I wouldn’t send her in September, pre school is optional and she clearly isn’t ready. Maybe try again in January when she is older or Easter.

JennyForeigner · 29/06/2022 20:12

No massively helpful advice except that we had one of these sessions today and they mentioned also running a weekly playgroup for our younger kids. Could you explore other ways to increase your daughter's comfort until she's ready for the bigger change?

Lazypuppy · 29/06/2022 20:15

Seems really weird to have just 1 settling in session and so far from the date she will be going?
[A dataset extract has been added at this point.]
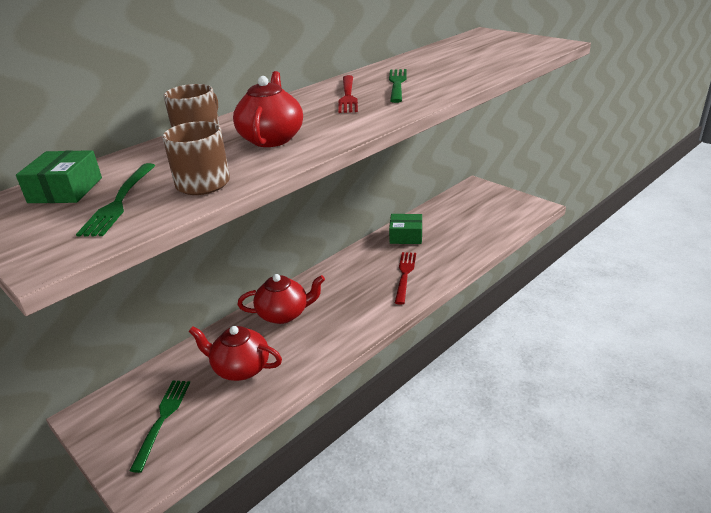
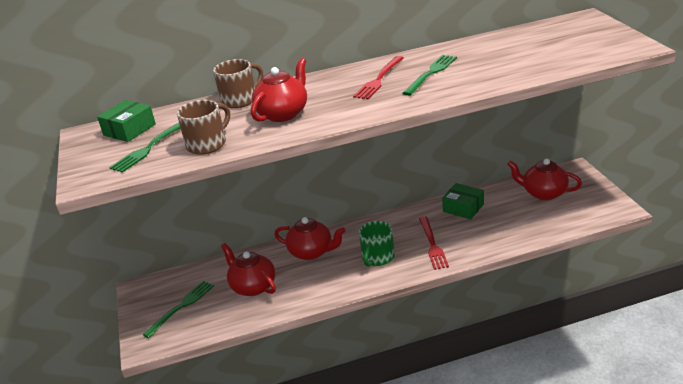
camera: 30 degrees right, 0 degrees up
(359, 300) = (377, 257): none -> green mug
(405, 274) = (433, 245): red fork -> red fork turned 135 degrees clockwise
(466, 208) = (543, 193): none -> red teapot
My DD did 4 sessions settling in, an hour first then building up, and going at slightly different times so he had experienced a meal time/nap time etx, then she literally started properly the week after. No issues. But my DD has also been looked after by lots of different family and friends, was something we focused on from very young

Lindy2 · 29/06/2022 20:17

I'd get her used to being apart from you. You've got 2 months to help her be able to feel more confident even when you're not there.

I'd be looking for a local childminder to have her for a couple of afternoons a week. A smaller setting, so more home from home than a preschool, but still getting used to not having you there all the time.

You can't really expect a child who hasn't been in any form of childcare to just go into preschool and not have separation anxiety.

Once settled I'm sure preschool will really help her develop and will obviously help with the subsequent move to Reception when she's old enough.

Mummydaddydaughter · 29/06/2022 20:26

Thankyou to everyone who has commented so far. It’s been really helpful.
Ideally we would defer her until January as I feel she would be more ready then. However, I’m due another baby around that time and I just feel as though becoming a big sister and starting preschool is too much change in a couple of weeks. I also don’t want her to feel pushed out by the new baby and that the new baby means she has to go to preschool. So starting her in January isn’t great timing really. And if she starts at Easter that means only 2 terms of preschool before she starts school which I don’t think is long enough. So she needs to start in September really.
I like the idea of going to some playgroup/toddler group things actually, I will have a look around and see if any are on during the summer months before she starts. xx

OP posts:
1AngelicFruitCake · 29/06/2022 20:30

As above, work on her being away from you for longer periods of time. Get in touch with the Nursery and see if she can do more sessions. Is it a school Nursery or private day nursery?